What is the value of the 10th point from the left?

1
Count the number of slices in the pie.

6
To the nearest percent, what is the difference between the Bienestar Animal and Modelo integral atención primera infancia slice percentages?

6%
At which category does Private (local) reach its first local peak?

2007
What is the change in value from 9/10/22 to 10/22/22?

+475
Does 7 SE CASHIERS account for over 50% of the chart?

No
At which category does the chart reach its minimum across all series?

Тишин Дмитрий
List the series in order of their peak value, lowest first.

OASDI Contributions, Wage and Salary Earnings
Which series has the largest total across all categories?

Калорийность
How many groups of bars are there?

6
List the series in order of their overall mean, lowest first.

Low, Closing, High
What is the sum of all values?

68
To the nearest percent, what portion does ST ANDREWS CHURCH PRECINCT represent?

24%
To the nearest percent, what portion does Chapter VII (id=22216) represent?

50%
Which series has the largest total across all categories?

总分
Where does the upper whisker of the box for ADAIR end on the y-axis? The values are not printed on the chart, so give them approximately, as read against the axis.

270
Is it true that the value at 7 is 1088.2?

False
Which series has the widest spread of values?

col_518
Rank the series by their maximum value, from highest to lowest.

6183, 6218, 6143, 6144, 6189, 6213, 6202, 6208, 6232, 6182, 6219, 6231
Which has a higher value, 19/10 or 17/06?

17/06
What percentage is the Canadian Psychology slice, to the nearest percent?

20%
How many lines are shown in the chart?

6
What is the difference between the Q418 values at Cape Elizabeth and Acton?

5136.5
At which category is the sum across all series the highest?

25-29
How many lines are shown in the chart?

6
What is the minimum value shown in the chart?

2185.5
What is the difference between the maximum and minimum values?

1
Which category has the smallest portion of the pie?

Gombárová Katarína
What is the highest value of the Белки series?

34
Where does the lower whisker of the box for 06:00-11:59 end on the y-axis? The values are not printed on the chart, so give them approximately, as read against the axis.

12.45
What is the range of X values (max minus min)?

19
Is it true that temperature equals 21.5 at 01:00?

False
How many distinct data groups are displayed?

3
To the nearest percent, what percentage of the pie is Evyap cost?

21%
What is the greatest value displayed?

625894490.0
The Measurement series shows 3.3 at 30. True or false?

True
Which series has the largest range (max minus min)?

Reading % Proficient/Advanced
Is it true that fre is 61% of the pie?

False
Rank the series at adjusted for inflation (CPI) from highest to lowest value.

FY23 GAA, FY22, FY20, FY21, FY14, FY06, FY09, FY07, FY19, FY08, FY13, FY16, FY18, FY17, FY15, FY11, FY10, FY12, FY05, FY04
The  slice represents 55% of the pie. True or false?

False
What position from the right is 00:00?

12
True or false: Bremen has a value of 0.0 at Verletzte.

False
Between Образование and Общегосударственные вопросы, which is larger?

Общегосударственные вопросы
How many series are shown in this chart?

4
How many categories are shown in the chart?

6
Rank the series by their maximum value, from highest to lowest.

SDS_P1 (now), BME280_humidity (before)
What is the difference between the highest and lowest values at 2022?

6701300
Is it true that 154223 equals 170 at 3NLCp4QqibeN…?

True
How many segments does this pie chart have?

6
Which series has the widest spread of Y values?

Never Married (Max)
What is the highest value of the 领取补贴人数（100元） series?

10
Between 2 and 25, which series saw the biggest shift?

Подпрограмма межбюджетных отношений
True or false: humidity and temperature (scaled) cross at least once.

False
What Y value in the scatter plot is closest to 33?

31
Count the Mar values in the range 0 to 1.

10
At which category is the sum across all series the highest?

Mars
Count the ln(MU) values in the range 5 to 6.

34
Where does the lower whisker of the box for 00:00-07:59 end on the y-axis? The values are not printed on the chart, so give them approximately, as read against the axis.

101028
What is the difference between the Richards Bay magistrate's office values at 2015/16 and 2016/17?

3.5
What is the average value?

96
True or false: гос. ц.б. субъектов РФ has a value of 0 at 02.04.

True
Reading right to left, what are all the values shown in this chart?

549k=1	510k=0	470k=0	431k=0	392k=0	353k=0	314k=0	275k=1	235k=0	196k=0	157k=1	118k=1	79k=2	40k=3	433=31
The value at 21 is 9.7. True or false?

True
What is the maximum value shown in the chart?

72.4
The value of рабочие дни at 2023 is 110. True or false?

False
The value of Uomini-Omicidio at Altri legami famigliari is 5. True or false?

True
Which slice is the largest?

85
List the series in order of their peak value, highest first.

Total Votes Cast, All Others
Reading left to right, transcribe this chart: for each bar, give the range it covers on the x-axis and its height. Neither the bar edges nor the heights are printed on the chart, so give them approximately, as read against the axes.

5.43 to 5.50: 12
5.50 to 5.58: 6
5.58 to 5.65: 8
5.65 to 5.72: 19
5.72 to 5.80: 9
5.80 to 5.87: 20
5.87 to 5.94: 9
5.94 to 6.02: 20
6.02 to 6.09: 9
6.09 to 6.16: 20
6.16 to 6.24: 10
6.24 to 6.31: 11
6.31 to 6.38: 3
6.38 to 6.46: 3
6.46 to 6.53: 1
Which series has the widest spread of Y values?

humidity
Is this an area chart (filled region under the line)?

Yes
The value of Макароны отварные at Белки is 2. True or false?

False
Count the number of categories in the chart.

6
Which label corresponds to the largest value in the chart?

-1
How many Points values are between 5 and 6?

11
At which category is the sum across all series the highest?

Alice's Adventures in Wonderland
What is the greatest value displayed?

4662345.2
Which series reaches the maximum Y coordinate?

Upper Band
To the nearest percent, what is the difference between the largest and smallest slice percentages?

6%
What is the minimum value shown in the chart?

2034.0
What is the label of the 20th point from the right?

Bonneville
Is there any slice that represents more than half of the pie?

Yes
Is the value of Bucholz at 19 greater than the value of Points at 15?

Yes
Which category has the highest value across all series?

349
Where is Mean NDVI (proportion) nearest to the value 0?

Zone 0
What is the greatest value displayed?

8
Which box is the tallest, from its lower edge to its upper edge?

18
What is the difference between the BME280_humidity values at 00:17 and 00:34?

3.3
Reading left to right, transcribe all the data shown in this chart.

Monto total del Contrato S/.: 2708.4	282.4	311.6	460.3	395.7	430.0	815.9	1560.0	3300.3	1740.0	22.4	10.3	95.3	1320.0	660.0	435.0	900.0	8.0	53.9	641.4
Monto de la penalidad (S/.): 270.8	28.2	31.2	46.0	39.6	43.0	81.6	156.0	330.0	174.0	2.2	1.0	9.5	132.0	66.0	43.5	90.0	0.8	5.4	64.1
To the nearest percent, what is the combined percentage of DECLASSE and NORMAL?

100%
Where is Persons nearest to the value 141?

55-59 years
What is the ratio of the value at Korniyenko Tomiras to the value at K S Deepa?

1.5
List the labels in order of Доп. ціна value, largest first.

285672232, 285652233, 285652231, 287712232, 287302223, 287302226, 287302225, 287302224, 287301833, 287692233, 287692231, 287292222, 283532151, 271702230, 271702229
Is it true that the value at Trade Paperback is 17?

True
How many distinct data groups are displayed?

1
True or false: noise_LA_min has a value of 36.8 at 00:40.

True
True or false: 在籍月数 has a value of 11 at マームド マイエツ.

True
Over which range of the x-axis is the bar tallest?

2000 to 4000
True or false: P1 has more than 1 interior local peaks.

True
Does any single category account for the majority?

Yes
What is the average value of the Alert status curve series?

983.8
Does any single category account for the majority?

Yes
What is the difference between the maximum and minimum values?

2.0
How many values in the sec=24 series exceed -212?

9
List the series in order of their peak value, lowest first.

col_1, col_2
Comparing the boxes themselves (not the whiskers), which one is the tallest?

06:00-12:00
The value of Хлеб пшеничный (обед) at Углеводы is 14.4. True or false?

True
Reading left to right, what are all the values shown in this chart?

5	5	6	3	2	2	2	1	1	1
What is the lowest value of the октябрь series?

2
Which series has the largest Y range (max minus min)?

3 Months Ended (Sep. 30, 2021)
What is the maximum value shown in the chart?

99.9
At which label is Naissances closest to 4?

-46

Written task »
Copy out each line in the items above that contains the word "List".

Answer box »
List the series in order of their peak value, lowest first.
List the series in order of their overall mean, lowest first.
List the series in order of their peak value, highest first.
List the labels in order of Доп. ціна value, largest first.
List the series in order of their peak value, lowest first.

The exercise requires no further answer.